## Estratto
I premi per la televisione
La stella di Succession, serie televisiva ideata da Jesse Armstrong (The thick of it), prodotta dall’attore Will Ferrell e dal regista Adam McKay, continua a brillare da oramai tre stagioni. Miglior serie drammatica, Miglior attore in una serie drammatica e Miglior attrice non protagonista in una serie drammatica: il numero tre porta fortuna. Il racconto di famiglia ricca e disfunzionale in un sontuoso interno, tra echi di Re Lear e tensioni da letteratura russa, corre sul filo di profonde caratterizzazioni psicologiche e tempi ironici di rara fattura. In Succession tutto funziona: la sceneggiatura, i dialoghi, le scenografie e, soprattutto, un cast sbalorditivo. Difficile capire chi è più bravo a far cosa, chi è il più debole, crudele o reietto. La tridimensionalità dei caratteri stupisce come, all’epoca, stupirono le sfaccettature umane di Tony Soprano.

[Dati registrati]
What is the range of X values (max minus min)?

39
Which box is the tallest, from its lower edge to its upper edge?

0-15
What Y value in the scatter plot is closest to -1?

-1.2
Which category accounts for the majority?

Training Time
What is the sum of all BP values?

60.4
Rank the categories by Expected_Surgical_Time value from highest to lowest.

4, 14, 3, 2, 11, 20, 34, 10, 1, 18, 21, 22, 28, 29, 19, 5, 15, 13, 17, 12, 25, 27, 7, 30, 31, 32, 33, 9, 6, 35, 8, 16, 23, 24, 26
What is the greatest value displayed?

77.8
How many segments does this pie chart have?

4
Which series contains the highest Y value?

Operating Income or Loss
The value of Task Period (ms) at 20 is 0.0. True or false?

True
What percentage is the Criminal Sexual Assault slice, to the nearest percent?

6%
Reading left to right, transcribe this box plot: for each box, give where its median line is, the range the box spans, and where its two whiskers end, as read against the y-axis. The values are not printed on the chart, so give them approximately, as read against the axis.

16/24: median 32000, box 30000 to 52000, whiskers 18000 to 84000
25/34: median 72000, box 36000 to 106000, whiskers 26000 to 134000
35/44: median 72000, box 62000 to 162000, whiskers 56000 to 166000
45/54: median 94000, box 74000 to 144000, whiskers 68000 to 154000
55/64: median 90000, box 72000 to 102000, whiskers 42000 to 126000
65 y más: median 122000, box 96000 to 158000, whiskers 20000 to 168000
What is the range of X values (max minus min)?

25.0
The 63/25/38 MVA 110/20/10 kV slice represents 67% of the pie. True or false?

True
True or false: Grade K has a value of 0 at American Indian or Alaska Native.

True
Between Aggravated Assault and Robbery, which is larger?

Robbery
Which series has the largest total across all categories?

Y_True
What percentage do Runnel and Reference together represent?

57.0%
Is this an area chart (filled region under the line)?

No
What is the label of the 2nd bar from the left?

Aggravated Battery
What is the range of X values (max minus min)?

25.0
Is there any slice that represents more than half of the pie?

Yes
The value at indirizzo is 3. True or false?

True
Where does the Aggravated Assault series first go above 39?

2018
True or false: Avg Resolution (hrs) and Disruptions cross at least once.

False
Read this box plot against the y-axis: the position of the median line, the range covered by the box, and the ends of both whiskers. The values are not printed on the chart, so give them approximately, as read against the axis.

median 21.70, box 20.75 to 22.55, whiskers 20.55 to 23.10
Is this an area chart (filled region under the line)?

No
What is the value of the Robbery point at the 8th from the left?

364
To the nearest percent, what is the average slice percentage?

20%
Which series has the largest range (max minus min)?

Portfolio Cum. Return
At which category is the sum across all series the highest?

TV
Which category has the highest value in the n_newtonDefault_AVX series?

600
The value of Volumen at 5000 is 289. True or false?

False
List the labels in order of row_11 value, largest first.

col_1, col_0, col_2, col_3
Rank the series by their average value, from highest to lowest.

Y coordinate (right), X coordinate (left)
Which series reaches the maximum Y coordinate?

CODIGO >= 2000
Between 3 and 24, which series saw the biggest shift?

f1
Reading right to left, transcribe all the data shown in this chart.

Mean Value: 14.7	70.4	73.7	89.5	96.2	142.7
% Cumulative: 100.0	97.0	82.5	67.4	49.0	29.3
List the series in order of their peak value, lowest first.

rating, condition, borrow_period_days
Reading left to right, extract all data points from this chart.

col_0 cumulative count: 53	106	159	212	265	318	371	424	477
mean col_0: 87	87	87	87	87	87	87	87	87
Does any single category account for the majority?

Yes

## Esercizi
**1)** Secondo il brano su Succession, chi ha ideato la serie?
**2)** Copia dal brano su Succession il passo che va da "I premi per" a "di Tony Soprano.".
I record provengono da una fonte diversa.

## Soluzioni
**1)** Jesse Armstrong.

**2)**
I premi per la televisione
La stella di Succession, serie televisiva ideata da Jesse Armstrong (The thick of it), prodotta dall’attore Will Ferrell e dal regista Adam McKay, continua a brillare da oramai tre stagioni. Miglior serie drammatica, Miglior attore in una serie drammatica e Miglior attrice non protagonista in una serie drammatica: il numero tre porta fortuna. Il racconto di famiglia ricca e disfunzionale in un sontuoso interno, tra echi di Re Lear e tensioni da letteratura russa, corre sul filo di profonde caratterizzazioni psicologiche e tempi ironici di rara fattura. In Succession tutto funziona: la sceneggiatura, i dialoghi, le scenografie e, soprattutto, un cast sbalorditivo. Difficile capire chi è più bravo a far cosa, chi è il più debole, crudele o reietto. La tridimensionalità dei caratteri stupisce come, all’epoca, stupirono le sfaccettature umane di Tony Soprano.